--- Passage shown Enclosed Below ---
Your question is about why it’s rude, not why people have kids when they’re hard up, so I’m going to address that. Not everyone finds social nuances easy, and for a lot of people it can be hard to understand why saying something ‘true’ or direct might be ‘rude’.
It’s about the emotional function of conversation.
The most likely effect of telling someone they’ve made decisions you wouldn’t have made in their position, is that they will feel isolated and ashamed. When someone is already having a hard time, it’s not kind or helpful to rub their nose in it by pointing out the ways you feel they have exercised poor judgement.
It would be rude to sit at the bedside of someone dying of lung cancer and say, ‘well, that’s what you get for smoking.’ This might be logical, but is not going to be helpful or comforting. And it won’t be news to them. When someone is already having a hard time, it is unkind to say things that will likely increase their suffering. It’s a case of if you don’t have something nice to say, don’t say anything at all.
Also, as a pp pointed out, it is hurtful to say that someone should not have been born. It is hurtful to people who grew up poor to hear that their very existence would have been best avoided. Sure, that may not be what you mean by saying ‘don’t have kids when you can’t afford them’, but once the kids are there, commenting on whether or not they ought to have been brought into the world is insensitive at best.
--- End of Enclosed Passage shown ---
--- Data extract Enclosed Below ---
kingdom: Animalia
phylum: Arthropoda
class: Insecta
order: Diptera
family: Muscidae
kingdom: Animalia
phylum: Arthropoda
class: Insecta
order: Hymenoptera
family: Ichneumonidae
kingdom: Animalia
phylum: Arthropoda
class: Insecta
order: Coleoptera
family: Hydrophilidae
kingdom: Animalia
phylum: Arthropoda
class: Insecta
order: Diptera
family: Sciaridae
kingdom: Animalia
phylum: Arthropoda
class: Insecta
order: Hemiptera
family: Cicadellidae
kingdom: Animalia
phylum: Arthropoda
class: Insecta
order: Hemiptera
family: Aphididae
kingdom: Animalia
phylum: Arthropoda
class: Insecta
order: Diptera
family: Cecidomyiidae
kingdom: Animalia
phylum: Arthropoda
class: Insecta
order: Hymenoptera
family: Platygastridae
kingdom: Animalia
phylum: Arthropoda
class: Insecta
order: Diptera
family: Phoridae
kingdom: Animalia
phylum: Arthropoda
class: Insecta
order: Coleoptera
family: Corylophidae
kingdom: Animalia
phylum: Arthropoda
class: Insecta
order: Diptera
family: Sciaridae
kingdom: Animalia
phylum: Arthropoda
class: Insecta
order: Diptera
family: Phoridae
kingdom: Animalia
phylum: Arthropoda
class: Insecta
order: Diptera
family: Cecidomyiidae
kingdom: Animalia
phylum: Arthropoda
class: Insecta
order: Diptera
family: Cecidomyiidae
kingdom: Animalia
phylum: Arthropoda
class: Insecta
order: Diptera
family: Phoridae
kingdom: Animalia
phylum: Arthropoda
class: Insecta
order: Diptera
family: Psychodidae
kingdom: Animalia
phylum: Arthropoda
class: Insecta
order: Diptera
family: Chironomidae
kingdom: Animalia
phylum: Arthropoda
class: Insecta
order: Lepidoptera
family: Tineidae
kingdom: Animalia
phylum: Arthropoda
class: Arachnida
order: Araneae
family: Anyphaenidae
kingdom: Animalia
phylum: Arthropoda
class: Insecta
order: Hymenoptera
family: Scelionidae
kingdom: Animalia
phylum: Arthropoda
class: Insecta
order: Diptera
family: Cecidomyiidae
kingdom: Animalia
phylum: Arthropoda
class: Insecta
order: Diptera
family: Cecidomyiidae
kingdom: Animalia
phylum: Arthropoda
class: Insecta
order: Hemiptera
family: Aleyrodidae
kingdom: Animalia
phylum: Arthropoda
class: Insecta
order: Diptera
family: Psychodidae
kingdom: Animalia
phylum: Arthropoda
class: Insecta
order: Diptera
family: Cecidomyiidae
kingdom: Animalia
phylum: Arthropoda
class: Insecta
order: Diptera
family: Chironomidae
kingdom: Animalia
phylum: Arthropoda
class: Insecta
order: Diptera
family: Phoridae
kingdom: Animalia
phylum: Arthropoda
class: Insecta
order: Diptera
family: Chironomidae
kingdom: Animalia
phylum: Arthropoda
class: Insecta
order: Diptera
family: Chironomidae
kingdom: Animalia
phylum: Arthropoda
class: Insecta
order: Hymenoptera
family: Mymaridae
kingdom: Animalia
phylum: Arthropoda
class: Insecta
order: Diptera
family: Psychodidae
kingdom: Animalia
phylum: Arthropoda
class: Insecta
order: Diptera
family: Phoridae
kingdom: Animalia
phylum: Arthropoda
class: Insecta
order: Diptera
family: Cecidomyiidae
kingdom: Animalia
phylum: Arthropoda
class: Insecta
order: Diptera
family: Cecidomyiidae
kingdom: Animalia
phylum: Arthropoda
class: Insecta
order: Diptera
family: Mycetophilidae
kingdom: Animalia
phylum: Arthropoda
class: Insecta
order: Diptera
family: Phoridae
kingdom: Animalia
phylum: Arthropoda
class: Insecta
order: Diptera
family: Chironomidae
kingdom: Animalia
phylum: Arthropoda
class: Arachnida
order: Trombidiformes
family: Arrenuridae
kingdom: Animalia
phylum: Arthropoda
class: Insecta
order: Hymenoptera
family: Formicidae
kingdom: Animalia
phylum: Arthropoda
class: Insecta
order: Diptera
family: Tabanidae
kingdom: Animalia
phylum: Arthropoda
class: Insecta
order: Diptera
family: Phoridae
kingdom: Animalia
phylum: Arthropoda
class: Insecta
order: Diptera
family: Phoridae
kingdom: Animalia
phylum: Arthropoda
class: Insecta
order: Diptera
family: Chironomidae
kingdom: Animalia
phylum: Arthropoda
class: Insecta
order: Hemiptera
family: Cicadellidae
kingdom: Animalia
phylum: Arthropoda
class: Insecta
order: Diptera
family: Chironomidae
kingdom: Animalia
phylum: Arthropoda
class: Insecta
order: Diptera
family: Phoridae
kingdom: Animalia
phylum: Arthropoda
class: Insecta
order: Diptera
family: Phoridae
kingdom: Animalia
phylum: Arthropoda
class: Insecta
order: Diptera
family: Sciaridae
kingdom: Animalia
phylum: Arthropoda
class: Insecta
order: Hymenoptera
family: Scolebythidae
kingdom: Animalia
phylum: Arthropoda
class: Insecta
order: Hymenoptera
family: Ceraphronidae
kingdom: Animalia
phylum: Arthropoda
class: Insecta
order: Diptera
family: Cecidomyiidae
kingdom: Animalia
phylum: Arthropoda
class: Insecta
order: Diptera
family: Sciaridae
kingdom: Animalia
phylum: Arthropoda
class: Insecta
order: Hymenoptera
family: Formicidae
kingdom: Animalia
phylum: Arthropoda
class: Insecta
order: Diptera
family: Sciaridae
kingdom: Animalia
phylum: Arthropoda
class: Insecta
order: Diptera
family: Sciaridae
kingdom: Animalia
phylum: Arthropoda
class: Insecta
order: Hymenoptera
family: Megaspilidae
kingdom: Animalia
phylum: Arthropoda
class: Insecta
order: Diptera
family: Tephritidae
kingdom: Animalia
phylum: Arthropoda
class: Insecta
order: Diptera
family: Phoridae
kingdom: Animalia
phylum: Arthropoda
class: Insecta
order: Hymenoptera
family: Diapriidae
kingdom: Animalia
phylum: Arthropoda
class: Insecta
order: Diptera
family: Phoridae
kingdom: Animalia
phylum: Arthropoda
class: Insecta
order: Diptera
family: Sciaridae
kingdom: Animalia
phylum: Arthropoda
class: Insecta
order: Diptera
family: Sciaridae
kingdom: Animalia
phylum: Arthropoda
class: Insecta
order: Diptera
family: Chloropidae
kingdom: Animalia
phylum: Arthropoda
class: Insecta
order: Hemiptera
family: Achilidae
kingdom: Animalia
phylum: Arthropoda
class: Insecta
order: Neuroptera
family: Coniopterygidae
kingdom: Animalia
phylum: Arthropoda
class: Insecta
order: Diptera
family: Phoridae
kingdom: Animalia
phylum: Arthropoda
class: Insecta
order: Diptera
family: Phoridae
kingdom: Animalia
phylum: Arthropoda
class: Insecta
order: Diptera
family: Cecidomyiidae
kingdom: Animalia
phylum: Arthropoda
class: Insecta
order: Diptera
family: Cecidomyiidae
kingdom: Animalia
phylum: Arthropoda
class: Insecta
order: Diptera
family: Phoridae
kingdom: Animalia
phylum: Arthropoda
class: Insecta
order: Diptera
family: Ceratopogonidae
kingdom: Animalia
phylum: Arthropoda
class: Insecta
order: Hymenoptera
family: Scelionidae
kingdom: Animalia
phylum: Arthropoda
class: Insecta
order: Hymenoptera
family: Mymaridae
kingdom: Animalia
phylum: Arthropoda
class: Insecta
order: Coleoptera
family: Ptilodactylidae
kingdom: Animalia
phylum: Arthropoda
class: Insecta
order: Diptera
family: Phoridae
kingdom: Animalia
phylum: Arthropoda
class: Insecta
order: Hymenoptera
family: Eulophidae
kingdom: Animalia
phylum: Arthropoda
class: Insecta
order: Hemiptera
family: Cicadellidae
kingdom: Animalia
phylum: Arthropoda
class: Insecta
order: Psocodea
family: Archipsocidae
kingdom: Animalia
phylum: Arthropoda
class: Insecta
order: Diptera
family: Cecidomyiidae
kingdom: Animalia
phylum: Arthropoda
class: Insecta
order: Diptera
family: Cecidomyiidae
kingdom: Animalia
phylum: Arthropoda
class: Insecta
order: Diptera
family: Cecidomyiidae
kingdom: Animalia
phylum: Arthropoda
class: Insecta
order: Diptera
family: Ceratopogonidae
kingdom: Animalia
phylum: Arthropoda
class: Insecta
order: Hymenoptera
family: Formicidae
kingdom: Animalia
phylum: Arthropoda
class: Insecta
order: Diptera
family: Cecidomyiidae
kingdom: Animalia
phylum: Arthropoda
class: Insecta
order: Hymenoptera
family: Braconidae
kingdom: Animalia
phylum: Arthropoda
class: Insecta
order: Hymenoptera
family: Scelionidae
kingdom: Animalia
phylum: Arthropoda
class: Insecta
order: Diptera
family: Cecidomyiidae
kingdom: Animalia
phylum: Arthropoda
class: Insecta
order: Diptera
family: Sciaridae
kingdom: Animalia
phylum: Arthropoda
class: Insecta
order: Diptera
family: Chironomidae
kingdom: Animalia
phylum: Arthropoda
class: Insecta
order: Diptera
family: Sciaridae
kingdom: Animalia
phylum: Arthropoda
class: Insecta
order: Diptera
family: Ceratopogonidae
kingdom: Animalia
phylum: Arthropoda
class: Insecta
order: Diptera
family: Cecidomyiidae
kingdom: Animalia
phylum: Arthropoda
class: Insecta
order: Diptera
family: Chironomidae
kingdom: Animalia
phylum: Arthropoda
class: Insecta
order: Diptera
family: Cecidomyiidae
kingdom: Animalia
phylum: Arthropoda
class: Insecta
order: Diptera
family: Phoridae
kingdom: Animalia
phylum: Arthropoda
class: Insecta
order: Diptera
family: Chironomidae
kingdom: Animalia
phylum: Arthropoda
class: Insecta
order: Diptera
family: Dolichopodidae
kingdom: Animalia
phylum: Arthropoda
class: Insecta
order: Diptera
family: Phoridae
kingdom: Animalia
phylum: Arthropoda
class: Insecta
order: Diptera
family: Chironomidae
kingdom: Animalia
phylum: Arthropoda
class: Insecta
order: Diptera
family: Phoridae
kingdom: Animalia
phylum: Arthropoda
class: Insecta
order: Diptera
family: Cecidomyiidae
--- End of Enclosed Data extract ---
◆ Task objective: Reproduce, word for word, everything in the passage about why such comments come across as rude from "Your question is" down to "exercised poor judgement.".

◆ Answer:
Your question is about why it’s rude, not why people have kids when they’re hard up, so I’m going to address that. Not everyone finds social nuances easy, and for a lot of people it can be hard to understand why saying something ‘true’ or direct might be ‘rude’.
It’s about the emotional function of conversation.
The most likely effect of telling someone they’ve made decisions you wouldn’t have made in their position, is that they will feel isolated and ashamed. When someone is already having a hard time, it’s not kind or helpful to rub their nose in it by pointing out the ways you feel they have exercised poor judgement.